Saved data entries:
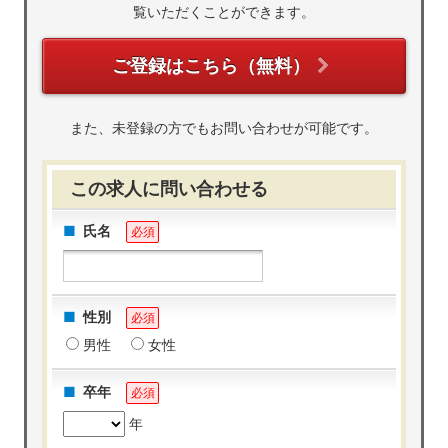
覧いただくことができます。
ご登録はこちら（無料）
また、未登録の方でもお問い合わせが可能です。
この求人に問い合わせる
氏名
必須
性別
必須
男性
女性
卒年
必須
年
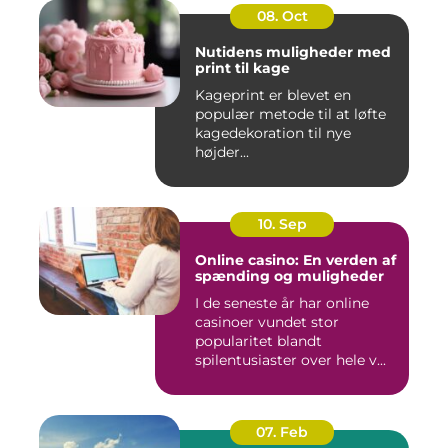
08. Oct
Nutidens muligheder med
print til kage
Kageprint er blevet en
populær metode til at løfte
kagedekoration til nye
højder...
10. Sep
Online casino: En verden af
spænding og muligheder
I de seneste år har online
casinoer vundet stor
popularitet blandt
spilentusiaster over hele v...
07. Feb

## Work task
All of the records should be output exactly as they stand, with pictures omitted.

## Solution to this exercise
覧いただくことができます。
ご登録はこちら（無料）
また、未登録の方でもお問い合わせが可能です。
この求人に問い合わせる
氏名
必須
性別
必須
男性
女性
卒年
必須
年
08. Oct
Nutidens muligheder med
print til kage
Kageprint er blevet en
populær metode til at løfte
kagedekoration til nye
højder...
10. Sep
Online casino: En verden af
spænding og muligheder
I de seneste år har online
casinoer vundet stor
popularitet blandt
spilentusiaster over hele v...
07. Feb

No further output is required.